▶ _Entries shown_
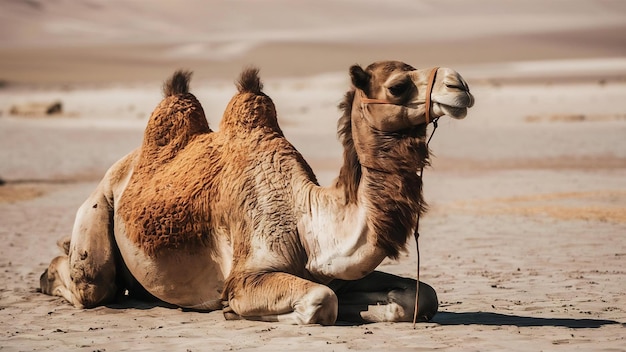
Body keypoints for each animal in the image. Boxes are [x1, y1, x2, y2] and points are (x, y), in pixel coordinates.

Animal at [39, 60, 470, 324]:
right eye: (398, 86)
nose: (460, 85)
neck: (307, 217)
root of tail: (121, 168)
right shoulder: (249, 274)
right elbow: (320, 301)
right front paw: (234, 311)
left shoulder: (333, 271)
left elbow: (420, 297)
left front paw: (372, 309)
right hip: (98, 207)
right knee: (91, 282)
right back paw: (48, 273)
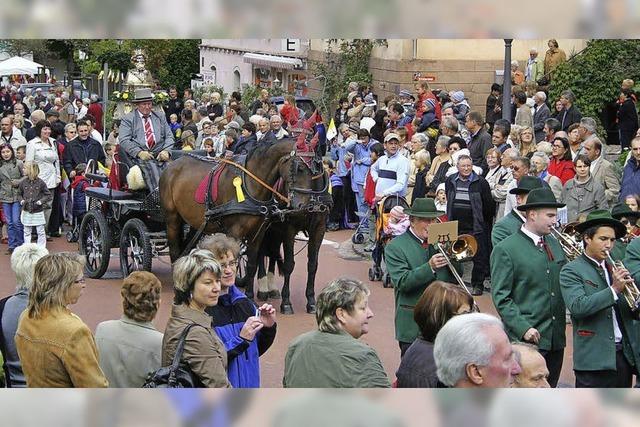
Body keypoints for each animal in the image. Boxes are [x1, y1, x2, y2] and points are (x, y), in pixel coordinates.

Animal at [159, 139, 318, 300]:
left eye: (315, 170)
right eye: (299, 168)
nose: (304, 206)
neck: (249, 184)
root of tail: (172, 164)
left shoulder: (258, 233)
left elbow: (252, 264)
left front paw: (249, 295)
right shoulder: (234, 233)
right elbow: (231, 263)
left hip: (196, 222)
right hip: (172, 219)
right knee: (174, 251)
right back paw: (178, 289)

▶ _Task description_
Output every record verbatim, skipping images.

▶ _Answer to this exercise_
Body keypoints for each animal in the image. Boxes are [x1, y1, x2, y2] and points are (x, y), in pixel coordinates.

Animal at [39, 60, 470, 324]:
right eye: (398, 86)
nose: (460, 85)
neck: (307, 217)
root of tail: (121, 168)
right shoulder: (249, 274)
right elbow: (320, 301)
right front paw: (234, 311)
left shoulder: (333, 271)
left elbow: (420, 297)
left front paw: (372, 309)
right hip: (98, 207)
right knee: (91, 282)
right back paw: (48, 273)
Body keypoints for each animal in the image. Boxes are [x1, y1, x2, y2] and points are (x, y), in pixel coordinates.

Animal at [159, 139, 318, 300]:
left eye: (315, 170)
right eye: (299, 168)
nose: (304, 206)
neck: (249, 184)
root of tail: (172, 164)
left shoulder: (258, 233)
left elbow: (252, 264)
left front paw: (249, 295)
right shoulder: (234, 233)
right elbow: (231, 263)
left hip: (196, 222)
right hip: (172, 219)
right knee: (174, 251)
right back paw: (178, 289)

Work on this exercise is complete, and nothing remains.